Chantal LANVIN - Les
théâtres de la vie
"Etrange
Chantal Lanvin : un univers de poupées, mimant les sentiments humains. Un
éternel Carnaval pareil à celui, qui dans la Venise du XVIIIe siècle, durait
presque toute l'année...
Chantal Lanvin par
la constance de sa vision maintenue jusqu'au bout dans une stricte unité de
mystère, descend de la Commedia dell'Arte italienne et de Watteau, reine de
mélancolie tissant sa cantilène d'un personnage à l'autre.
Poupées et jouets
jouant leur comédie, comme dans "L'enfant et les sortilèges" de
Ravel. En dehors de toute intervention humaine de toute présence de chair. Ici,
tout est chiffon, bois, verre, porcelaine, peluche, papier ou soie. Jamais une
goutte de sang ou de salive, rien qui rappelle la violence et les humeurs.
Poupées et objets
nous ont échappé à jamais. Nous n'étions pas dignes de leur pudeur. Nos bruits,
nos pas, nos voix les offusquent. Ils se sont réfugiés dans le silence ou dans
des tintements de boîtes à musique.
Pourtant eux
aussi ont leurs passions, calquées sur les nôtres, mais à demi rêvées
saccadées, comme suspendues à un fil.
"Justine"
gonflée de soie sauvage, dont l'âme enfantine s'envole dans un ballon, symbole
de l'amitié et de la fragilité de la vie.
"La Poupée
rêveuse", l'ondine du sommeil surgissant des vagues d'un océan de draps.
Aux grands
siècles, la conversation était l'art suprême des français.

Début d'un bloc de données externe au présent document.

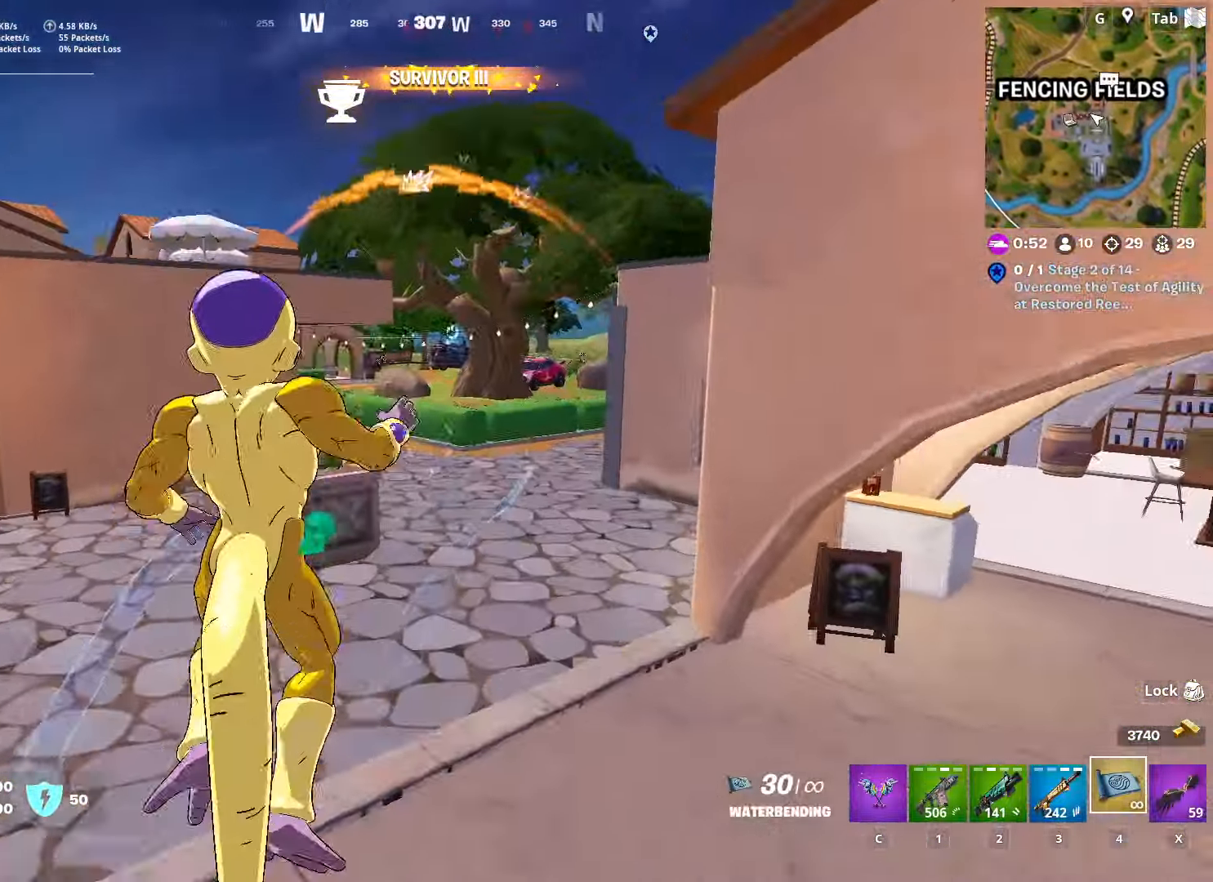
{"keys": ["d"], "mouse": [], "mouse_move": "up-left", "events": [[83, "3", "down"], [183, "3", "up"], [317, "d", "down"], [500, "w", "up"]]}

Tels sont sur
"L'Etagère", les propos qu'échangent une tasse de porcelaine avec un
petite marin bleu, tandis qu'une carte postale, représentant une fileuse du
peintre aquitain Crochepierre, fait vibrer l'accent de Villeneuve-sur-Lot.
Ballet immémorial
où le temps se suspend sur un pied entre le silence et des rêves d'enfant que
la vie ne parviendra jamais à combler."